S2 explicitly notes that NumFOCUS is a fiscal sponsor for foundational projects used in AI, listing NumPy, SciPy, Pandas and Matplotlib, confirming the claim.
“Open‑source guardrails are especially vital for resource‑constrained regions such as India, where sharing evaluation stacks prevents duplicated effort across organisations.”
The knowledge base highlights that open-source tools are especially necessary for innovation in lower-resource settings, providing broader context for the importance of guardrails in places like India [S31].
“AI red‑teaming is a structured, contextual evaluation method that assembles domain experts to devise adversarial scenarios and probe model weaknesses, rather than relying on generic benchmarks.”
S66 discusses voluntary commitments from AI companies emphasizing that robust red‑teaming is essential for safety and evaluation, adding context to the definition of AI red‑teaming presented in the report.

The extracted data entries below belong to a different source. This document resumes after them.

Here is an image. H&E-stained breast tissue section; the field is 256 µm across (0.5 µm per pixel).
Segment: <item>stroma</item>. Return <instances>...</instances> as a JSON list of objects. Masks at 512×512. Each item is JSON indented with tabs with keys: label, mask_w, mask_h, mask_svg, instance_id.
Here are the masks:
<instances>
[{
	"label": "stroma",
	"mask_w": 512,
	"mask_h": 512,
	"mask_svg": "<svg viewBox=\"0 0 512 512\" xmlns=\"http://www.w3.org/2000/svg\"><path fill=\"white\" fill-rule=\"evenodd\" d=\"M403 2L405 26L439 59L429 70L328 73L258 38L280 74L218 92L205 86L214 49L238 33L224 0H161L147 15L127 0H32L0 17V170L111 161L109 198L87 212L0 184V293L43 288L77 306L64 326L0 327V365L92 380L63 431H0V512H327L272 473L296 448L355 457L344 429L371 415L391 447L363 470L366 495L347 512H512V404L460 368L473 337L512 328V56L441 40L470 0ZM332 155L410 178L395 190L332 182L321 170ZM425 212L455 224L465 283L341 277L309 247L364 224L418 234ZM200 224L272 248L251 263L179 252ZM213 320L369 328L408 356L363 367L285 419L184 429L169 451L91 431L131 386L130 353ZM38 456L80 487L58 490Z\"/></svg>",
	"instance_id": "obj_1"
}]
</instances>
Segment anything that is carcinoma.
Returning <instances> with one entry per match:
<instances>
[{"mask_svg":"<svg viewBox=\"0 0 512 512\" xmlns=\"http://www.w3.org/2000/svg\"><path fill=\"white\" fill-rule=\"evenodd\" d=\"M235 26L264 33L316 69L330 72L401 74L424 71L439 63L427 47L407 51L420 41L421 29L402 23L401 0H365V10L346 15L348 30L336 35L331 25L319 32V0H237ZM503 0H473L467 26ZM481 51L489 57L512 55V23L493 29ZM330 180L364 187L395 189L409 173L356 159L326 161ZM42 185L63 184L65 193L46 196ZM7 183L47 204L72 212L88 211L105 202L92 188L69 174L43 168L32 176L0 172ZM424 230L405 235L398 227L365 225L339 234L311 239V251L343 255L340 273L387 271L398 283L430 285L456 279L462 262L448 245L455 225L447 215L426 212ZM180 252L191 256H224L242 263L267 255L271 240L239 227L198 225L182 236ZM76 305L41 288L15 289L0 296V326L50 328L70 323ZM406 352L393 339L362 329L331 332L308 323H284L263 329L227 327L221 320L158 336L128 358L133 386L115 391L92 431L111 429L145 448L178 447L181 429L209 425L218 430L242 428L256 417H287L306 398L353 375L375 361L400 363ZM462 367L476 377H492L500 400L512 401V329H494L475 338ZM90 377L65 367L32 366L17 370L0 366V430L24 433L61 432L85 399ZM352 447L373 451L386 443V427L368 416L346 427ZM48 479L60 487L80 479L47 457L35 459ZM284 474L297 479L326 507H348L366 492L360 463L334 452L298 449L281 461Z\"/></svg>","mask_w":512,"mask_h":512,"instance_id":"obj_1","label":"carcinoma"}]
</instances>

The panel shows strong consensus that open‑source tools, community involvement, and structured, human‑guided red‑team processes are key to safe, sustainable AI deployment. Benchmarks should be grounded in red‑team findings and tailored to specific contexts, especially for governments with limited expertise. Concerns about AI‑generated contributions and provenance are shared, prompting calls for clear policies.
High consensus across most speakers on the importance of open‑source, community, and human oversight, indicating a unified direction for future AI evaluation practices and policy development.
The panel largely converged on the importance of open‑source, community‑driven AI evaluation and the need for better governance of AI‑generated contributions. Disagreements were limited to the perceived risks of open‑source scaling (audience vs. Mala) and the degree of automation appropriate for red‑teamning (Sanket vs. Tarunima). Most divergences were methodological rather than ideological, focusing on how best to achieve shared goals such as democratizing safety tools, scaling red‑teamning, and managing AI‑generated code.
Low to moderate. The core objectives—enhancing AI safety, fostering open‑source collaboration, and improving evaluation practices—were widely shared. The few points of contention revolve around risk perception and the balance between automation and human oversight, suggesting that while consensus exists on direction, further dialogue is needed to align on implementation strategies.
The discussion was shaped by a handful of pivotal remarks that moved the panel from high‑level optimism about AI to a nuanced examination of concrete risks and practical solutions. Mala’s introduction of AI red‑teaming set the agenda, while Sanket’s anecdote about AI‑generated pull requests exposed an urgent governance gap, prompting a cascade of comments on provenance, credentialing, and policy needs. Cultural framing (additive vs. reductive architecture) and real‑world ethical dilemmas (the HIV‑survivor chatbot) broadened the conversation to include societal context. Proposals for AI‑driven tooling (code‑base mapping) and systematic ontological methods offered constructive pathways forward, and cautions about LLM‑as‑judge kept the dialogue grounded. Collectively, these insights redirected the tone from speculative to action‑oriented, highlighting both the opportunities and the responsibilities that open‑source communities must grapple with in the age of LLMs.
Disclaimer: This is not an official session record. DiploAI generates these resources from audiovisual recordings, and they are presented as-is, including potential errors. Due to logistical challenges, such as discrepancies in audio/video or transcripts, names may be misspelled. We strive for accuracy to the best of our ability.